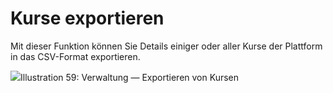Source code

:# Kurse exportieren

Mit dieser Funktion können Sie Details einiger oder aller Kurse der Plattform in das CSV-Format exportieren.

![](../../.gitbook/assets/coursexporter%20%283%29.png)Illustration 59: Verwaltung — Exportieren von Kursen

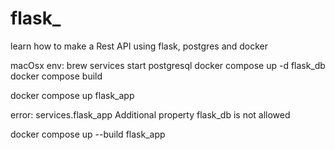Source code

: # flask_
learn how to make a Rest API using flask, postgres and docker



macOsx env:
brew services start postgresql
docker compose up -d flask_db
docker compose build 

docker compose up flask_app

error: 
 services.flask_app Additional property flask_db is not allowed


docker compose up --build flask_app
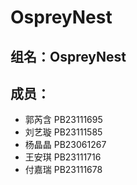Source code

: # OspreyNest

## 组名：OspreyNest
## 成员：
* 郭芮含 PB23111695
* 刘艺璇 PB23111585
* 杨晶晶 PB23061267
* 王安琪 PB23111716
* 付嘉瑞 PB23111678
────
**Required work**
Transcribe the whole listing exactly but exclude images.

**Exercise result**
Source code

:# Kurse exportieren

Mit dieser Funktion können Sie Details einiger oder aller Kurse der Plattform in das CSV-Format exportieren.

![](../../.gitbook/assets/coursexporter%20%283%29.png)Illustration 59: Verwaltung — Exportieren von Kursen

Source code

: # flask_
learn how to make a Rest API using flask, postgres and docker



macOsx env:
brew services start postgresql
docker compose up -d flask_db
docker compose build 

docker compose up flask_app

error: 
 services.flask_app Additional property flask_db is not allowed


docker compose up --build flask_app
Source code

: # OspreyNest

## 组名：OspreyNest
## 成员：
* 郭芮含 PB23111695
* 刘艺璇 PB23111585
* 杨晶晶 PB23061267
* 王安琪 PB23111716
* 付嘉瑞 PB23111678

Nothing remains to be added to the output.